Requirement » All of the records should be restated word for word.
-------- Records for processing
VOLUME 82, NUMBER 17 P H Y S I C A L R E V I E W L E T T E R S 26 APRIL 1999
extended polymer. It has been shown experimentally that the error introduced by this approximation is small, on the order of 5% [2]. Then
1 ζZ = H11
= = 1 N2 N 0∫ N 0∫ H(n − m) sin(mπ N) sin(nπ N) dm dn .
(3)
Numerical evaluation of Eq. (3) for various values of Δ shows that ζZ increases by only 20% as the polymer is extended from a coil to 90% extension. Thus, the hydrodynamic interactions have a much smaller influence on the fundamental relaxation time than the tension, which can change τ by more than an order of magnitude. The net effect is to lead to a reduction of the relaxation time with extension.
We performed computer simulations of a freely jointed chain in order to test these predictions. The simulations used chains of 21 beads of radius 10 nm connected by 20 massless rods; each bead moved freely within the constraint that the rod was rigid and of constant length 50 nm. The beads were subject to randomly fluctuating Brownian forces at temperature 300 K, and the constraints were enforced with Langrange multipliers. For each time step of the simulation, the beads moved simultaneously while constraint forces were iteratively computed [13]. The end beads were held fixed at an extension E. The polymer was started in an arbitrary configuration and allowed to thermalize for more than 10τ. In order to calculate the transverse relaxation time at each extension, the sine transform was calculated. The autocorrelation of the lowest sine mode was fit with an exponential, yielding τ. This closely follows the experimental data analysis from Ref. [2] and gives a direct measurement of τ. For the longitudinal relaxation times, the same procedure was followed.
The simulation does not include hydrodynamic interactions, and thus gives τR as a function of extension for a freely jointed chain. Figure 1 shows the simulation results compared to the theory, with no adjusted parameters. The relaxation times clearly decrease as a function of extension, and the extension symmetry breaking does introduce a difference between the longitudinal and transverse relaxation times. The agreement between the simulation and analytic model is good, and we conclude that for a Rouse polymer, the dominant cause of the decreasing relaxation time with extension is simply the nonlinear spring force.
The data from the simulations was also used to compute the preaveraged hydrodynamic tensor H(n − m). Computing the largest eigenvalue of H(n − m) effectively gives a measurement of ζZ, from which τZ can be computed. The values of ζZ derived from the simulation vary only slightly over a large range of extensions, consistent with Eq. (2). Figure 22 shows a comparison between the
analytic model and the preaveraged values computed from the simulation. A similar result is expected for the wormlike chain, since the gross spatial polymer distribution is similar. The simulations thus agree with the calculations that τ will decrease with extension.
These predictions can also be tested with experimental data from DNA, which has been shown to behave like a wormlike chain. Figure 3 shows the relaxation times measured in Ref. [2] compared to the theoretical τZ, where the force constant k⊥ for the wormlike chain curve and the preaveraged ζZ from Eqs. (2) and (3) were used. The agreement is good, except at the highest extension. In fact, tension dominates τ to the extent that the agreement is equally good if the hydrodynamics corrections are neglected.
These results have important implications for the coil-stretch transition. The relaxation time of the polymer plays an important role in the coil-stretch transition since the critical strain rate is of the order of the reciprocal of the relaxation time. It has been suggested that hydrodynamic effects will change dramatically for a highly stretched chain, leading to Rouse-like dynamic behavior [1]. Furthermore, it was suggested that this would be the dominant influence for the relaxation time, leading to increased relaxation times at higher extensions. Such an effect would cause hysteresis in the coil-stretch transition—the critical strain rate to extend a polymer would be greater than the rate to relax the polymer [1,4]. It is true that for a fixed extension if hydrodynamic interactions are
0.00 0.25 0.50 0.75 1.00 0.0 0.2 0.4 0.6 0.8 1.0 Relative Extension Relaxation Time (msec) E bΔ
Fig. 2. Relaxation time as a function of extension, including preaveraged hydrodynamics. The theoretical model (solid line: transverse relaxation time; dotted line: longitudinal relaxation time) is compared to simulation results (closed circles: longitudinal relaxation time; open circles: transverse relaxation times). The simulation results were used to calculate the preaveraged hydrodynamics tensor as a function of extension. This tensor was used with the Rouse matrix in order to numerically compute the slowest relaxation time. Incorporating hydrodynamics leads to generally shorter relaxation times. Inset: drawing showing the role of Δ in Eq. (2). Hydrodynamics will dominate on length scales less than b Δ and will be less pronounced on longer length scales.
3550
----------------
Solution below »
VOLUME 82, NUMBER 17 P H Y S I C A L R E V I E W L E T T E R S 26 APRIL 1999
extended polymer. It has been shown experimentally that the error introduced by this approximation is small, on the order of 5% [2]. Then
1 ζZ = H11
= = 1 N2 N 0∫ N 0∫ H(n − m) sin(mπ N) sin(nπ N) dm dn .
(3)
Numerical evaluation of Eq. (3) for various values of Δ shows that ζZ increases by only 20% as the polymer is extended from a coil to 90% extension. Thus, the hydrodynamic interactions have a much smaller influence on the fundamental relaxation time than the tension, which can change τ by more than an order of magnitude. The net effect is to lead to a reduction of the relaxation time with extension.
We performed computer simulations of a freely jointed chain in order to test these predictions. The simulations used chains of 21 beads of radius 10 nm connected by 20 massless rods; each bead moved freely within the constraint that the rod was rigid and of constant length 50 nm. The beads were subject to randomly fluctuating Brownian forces at temperature 300 K, and the constraints were enforced with Langrange multipliers. For each time step of the simulation, the beads moved simultaneously while constraint forces were iteratively computed [13]. The end beads were held fixed at an extension E. The polymer was started in an arbitrary configuration and allowed to thermalize for more than 10τ. In order to calculate the transverse relaxation time at each extension, the sine transform was calculated. The autocorrelation of the lowest sine mode was fit with an exponential, yielding τ. This closely follows the experimental data analysis from Ref. [2] and gives a direct measurement of τ. For the longitudinal relaxation times, the same procedure was followed.
The simulation does not include hydrodynamic interactions, and thus gives τR as a function of extension for a freely jointed chain. Figure 1 shows the simulation results compared to the theory, with no adjusted parameters. The relaxation times clearly decrease as a function of extension, and the extension symmetry breaking does introduce a difference between the longitudinal and transverse relaxation times. The agreement between the simulation and analytic model is good, and we conclude that for a Rouse polymer, the dominant cause of the decreasing relaxation time with extension is simply the nonlinear spring force.
The data from the simulations was also used to compute the preaveraged hydrodynamic tensor H(n − m). Computing the largest eigenvalue of H(n − m) effectively gives a measurement of ζZ, from which τZ can be computed. The values of ζZ derived from the simulation vary only slightly over a large range of extensions, consistent with Eq. (2). Figure 22 shows a comparison between the
analytic model and the preaveraged values computed from the simulation. A similar result is expected for the wormlike chain, since the gross spatial polymer distribution is similar. The simulations thus agree with the calculations that τ will decrease with extension.
These predictions can also be tested with experimental data from DNA, which has been shown to behave like a wormlike chain. Figure 3 shows the relaxation times measured in Ref. [2] compared to the theoretical τZ, where the force constant k⊥ for the wormlike chain curve and the preaveraged ζZ from Eqs. (2) and (3) were used. The agreement is good, except at the highest extension. In fact, tension dominates τ to the extent that the agreement is equally good if the hydrodynamics corrections are neglected.
These results have important implications for the coil-stretch transition. The relaxation time of the polymer plays an important role in the coil-stretch transition since the critical strain rate is of the order of the reciprocal of the relaxation time. It has been suggested that hydrodynamic effects will change dramatically for a highly stretched chain, leading to Rouse-like dynamic behavior [1]. Furthermore, it was suggested that this would be the dominant influence for the relaxation time, leading to increased relaxation times at higher extensions. Such an effect would cause hysteresis in the coil-stretch transition—the critical strain rate to extend a polymer would be greater than the rate to relax the polymer [1,4]. It is true that for a fixed extension if hydrodynamic interactions are
0.00 0.25 0.50 0.75 1.00 0.0 0.2 0.4 0.6 0.8 1.0 Relative Extension Relaxation Time (msec) E bΔ
Fig. 2. Relaxation time as a function of extension, including preaveraged hydrodynamics. The theoretical model (solid line: transverse relaxation time; dotted line: longitudinal relaxation time) is compared to simulation results (closed circles: longitudinal relaxation time; open circles: transverse relaxation times). The simulation results were used to calculate the preaveraged hydrodynamics tensor as a function of extension. This tensor was used with the Rouse matrix in order to numerically compute the slowest relaxation time. Incorporating hydrodynamics leads to generally shorter relaxation times. Inset: drawing showing the role of Δ in Eq. (2). Hydrodynamics will dominate on length scales less than b Δ and will be less pronounced on longer length scales.
3550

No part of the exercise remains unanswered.